In some ways, Hollywood has also tried to move forward with similar initiatives, such as their new standard for “On-Screen Representation.” Some backlash for this came in the form of limiting films like Christopher Nolan’s Dunkirk, which is mostly white since it’s a historically accurate representation of Allied soldiers in Belgium.
“There were probably not a lot of black people,” joked Fuller about Dunkirk, “in that situation. However, I think the initiatives include people behind the camera. It’s not just about casting people and throwing someone against the wall. People are learning the craft, even if it’s not a film about their particular group.”
Television vs Movies
Since movies are still much more expensive than most shows, Fuller said we’ve noticed more room in television for diverse stories. Specifically, we discussed FX’s lineup of shows like Atlanta, Reservation Dogs, Mayans, and Snowfall.

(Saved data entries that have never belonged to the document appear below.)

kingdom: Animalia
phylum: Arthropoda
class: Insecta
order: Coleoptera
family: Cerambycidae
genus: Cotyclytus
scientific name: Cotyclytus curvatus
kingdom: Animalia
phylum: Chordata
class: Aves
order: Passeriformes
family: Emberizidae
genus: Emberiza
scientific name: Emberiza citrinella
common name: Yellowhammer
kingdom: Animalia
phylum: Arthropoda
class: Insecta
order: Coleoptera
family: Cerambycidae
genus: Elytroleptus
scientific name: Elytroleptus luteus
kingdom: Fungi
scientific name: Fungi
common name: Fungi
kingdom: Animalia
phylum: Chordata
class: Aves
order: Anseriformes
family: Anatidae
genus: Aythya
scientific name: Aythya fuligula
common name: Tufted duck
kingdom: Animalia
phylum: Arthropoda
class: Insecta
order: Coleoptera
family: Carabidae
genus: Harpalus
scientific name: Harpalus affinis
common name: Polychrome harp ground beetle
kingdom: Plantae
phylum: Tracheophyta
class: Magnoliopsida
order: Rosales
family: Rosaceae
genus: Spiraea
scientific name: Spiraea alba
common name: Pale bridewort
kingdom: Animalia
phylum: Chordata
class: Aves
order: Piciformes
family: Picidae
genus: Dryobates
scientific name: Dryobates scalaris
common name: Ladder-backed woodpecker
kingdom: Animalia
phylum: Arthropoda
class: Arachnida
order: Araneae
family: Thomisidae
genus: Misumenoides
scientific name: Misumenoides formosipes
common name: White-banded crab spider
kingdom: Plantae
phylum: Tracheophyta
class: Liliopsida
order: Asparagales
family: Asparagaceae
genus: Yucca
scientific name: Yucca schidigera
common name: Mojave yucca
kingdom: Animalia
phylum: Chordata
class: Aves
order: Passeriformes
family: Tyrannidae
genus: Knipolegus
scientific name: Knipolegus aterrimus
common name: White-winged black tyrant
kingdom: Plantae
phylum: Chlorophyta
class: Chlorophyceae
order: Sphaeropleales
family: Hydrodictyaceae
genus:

“I do think there’s a lot more room in television, but I’m not ready to give up on films. I think that films can have an impact that television doesn’t quite have. That’s my bias,” she joked. “I’ll own up to it, but I think we need it all. And the best filmmakers also do television and fiction.”
“I’m not trying to limit anyone, but I don’t want to say let’s go to TV rather than focus on film. It’s all part of the landscape of filmmaking or media making. It’s very specific to have a credible character and a credible story. Characters don’t live in isolation or in a vacuum. That’s what happened with Sidney Poitier’s films, where he would be the only black person — lacking a community.”
Some similar pitfalls from cosmetic changes come in the form of two problems. “One is that you need to consult or collaborate. The second is that you put in someone who is one-dimensional, thinking the whole reason they’re there is because of their gender or sexual orientation or race. Those are two big mistakes that I find in my students’ work.”
She continued, “But I also find a real openness to collaborate because they have humility about it.” One example for this was a white female writer working with a black male producer to tell a story about a black man. “Open your circle if you’re interested in stories that are more diverse. If you’re going to populate your movie, make sure they’re multi-dimensional.”
Fuller’s last bit of advice was to get to the universal through the specific. “It sounds like a contradiction, but you get very specific with a particular experience or journey that a character is making [and make it universal]. A lot of people can relate to Roma, relate to Moonlight. You’re not black. You’re not gay. But we’ve all had those adolescent growing pains. If you do it well, people will be able to relate to it.”